Greek debt default 'not a disaster' if €110bn rescue fails
Bond yields increase again after comments by German minister
A GREEK debt restructuring "would not be a disaster" and Germany would back a voluntary effort to ease the struggling euro member's payment terms, Deputy Foreign Minister Werner Hoyer said.
The euro and Greek bonds fell after his comments. The remarks by Mr Hoyer were the most explicit by a European official showing a €110bn bailout for Greece may fail to prevent the first default by a euro country. His message contrasts with Greek Prime Minister George Papandreou's pledge to avoid a restructuring.
Greece has "done a tremendous job in reforming the country," Mr Hoyer, who is minister for European affairs, said in an interview in Berlin.
"Whether all this is enough, whether the results will be there soon enough, is a different question. We are looking at the economic developments, the fiscal developments in Greece and we are worried."
Bonds of Europe's most indebted nations fell for a third day after a Moody's Investors Service downgrade of Ireland to the lowest investment grade and Mr Hoyer's comments.
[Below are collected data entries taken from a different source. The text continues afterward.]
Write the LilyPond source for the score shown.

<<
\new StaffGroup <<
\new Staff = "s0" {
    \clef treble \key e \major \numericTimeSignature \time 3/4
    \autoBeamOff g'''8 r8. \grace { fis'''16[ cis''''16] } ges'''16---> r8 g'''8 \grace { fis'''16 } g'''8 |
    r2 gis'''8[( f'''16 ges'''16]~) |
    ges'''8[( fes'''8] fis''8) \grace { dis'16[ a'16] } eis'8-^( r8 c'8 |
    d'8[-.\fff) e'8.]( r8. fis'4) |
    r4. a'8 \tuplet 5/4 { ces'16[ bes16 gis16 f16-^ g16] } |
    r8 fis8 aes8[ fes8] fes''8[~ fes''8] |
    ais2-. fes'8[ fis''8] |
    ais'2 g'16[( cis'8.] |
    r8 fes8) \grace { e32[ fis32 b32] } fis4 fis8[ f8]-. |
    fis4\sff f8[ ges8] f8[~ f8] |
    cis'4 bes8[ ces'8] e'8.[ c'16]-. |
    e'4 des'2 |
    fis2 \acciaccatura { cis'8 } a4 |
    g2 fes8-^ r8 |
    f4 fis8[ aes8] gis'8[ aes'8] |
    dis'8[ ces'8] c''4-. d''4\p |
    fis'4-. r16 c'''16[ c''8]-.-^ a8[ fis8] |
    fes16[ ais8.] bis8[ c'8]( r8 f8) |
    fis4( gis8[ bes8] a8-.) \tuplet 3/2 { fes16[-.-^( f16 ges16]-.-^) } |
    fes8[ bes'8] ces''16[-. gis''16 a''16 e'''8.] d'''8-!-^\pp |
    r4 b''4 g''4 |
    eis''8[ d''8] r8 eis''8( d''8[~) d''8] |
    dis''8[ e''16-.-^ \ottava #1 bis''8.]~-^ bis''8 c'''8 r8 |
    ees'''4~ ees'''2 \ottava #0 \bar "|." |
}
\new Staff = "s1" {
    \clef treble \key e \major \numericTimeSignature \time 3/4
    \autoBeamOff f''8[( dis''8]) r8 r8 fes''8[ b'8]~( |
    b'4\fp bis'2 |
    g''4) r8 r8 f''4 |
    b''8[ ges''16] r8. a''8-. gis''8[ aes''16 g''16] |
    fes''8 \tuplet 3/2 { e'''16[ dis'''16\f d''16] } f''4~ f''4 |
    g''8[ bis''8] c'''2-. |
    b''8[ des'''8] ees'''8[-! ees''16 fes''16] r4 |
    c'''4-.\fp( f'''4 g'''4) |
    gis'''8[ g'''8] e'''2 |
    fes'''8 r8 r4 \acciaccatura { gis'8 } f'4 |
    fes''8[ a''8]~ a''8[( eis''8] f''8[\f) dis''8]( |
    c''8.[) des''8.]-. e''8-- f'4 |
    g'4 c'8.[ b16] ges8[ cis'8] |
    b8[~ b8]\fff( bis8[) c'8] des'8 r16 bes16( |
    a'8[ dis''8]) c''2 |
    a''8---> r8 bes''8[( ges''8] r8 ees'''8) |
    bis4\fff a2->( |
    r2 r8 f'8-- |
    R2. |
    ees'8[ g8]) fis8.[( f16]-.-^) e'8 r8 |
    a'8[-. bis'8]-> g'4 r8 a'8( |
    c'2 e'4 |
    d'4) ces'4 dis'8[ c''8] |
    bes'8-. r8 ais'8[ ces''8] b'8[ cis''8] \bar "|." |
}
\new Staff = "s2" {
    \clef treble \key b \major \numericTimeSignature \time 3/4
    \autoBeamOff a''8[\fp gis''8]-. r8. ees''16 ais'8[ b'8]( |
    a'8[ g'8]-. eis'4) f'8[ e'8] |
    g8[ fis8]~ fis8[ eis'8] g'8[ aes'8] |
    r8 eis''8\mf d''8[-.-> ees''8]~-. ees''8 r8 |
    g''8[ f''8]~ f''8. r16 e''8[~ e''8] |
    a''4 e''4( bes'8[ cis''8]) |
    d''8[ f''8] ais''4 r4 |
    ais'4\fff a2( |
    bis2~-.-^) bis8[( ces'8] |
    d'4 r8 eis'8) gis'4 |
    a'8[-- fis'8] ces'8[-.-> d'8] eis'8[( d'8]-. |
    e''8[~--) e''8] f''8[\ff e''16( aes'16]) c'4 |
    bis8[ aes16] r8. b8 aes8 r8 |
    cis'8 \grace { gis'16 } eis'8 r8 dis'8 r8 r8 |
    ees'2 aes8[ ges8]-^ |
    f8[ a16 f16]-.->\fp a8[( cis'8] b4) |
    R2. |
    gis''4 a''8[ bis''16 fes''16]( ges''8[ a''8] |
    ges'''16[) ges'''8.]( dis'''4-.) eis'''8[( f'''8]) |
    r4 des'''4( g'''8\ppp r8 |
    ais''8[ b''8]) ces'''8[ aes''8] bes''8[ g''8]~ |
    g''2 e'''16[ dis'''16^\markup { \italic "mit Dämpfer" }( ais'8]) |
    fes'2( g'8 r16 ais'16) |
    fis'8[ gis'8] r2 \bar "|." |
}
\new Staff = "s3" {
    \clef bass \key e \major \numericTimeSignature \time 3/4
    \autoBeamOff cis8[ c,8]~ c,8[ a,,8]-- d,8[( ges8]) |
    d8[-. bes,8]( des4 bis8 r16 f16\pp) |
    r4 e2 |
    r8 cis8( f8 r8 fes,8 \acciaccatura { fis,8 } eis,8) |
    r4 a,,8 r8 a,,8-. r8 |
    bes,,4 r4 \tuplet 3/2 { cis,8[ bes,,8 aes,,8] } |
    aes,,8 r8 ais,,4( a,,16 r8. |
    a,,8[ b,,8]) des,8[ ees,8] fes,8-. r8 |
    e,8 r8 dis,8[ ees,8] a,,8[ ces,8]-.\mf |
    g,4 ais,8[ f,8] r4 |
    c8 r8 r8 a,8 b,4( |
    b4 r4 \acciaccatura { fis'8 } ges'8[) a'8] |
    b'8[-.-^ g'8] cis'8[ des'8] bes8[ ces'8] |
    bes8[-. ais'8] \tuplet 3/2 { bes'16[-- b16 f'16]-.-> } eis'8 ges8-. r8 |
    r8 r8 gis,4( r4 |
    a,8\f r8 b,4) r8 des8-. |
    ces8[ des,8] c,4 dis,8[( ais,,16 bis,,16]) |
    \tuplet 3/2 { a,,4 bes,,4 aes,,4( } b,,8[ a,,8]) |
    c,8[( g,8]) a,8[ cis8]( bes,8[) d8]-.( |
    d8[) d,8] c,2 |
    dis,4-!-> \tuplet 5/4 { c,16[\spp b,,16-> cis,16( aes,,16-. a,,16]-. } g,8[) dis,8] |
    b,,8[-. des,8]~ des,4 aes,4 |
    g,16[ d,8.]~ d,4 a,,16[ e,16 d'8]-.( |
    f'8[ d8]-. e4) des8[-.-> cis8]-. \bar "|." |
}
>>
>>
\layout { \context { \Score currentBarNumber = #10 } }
The yield on 10-year Greek debt jumped 55 basis points to 13.83 percent
"A haircut or a restructuring of the debt would not be a disaster," said Mr Hoyer, a member of the Free Democratic Party, junior partner in Chancellor Angela Merkel's government.
"If Greece's creditors agreed that talks with the Greek government would be helpful toward a restructuring of the debt, then of course this would be supported by us."
German Finance Minister Wolfgang Schaeuble yesterday sought to retreat from comments in an interview published yesterday in the German newspaper 'Die Welt' suggesting Greece may have to seek a debt restructuring.
"The conclusions from it are somewhat misguided," Mr Schaeuble told reporters in Washington, when asked whether he was suggesting Greece needed to restructure a debt load of about €300bn.
"This is part of a gambit in negotiations with the others," he said. "The German message is: Don't count on us to add more money."
The questions over Greek finances came as Mr Papandreou's government promised to step up efforts to cut the budget deficit, outlining €26bn in new austerity measures and €50bn in asset sales.
European Union Economic and Monetary Affairs Commissioner Olli Rehn said a debt restructuring in the euro region could cause a "chain reaction through the banking sector," calling the environment still "fragile."
ECB vice-president Vitor Constancio said that he doesn't see a threat of a default in Greece or Ireland. "I don't think any restructuring is really justified. We have to stick with programmes that are now in place both for Greece and Ireland and very soon also for Portugal."
With two-year Greek yields rising to 18.5pc, investors are anticipating they're not going to be repaid in full and on time.
"The issue of Greece is not whether there will be debt restructuring, but when it will be done," Nouriel Roubini, the economist who predicted the global financial crisis, said at a conference in Kazakhstan.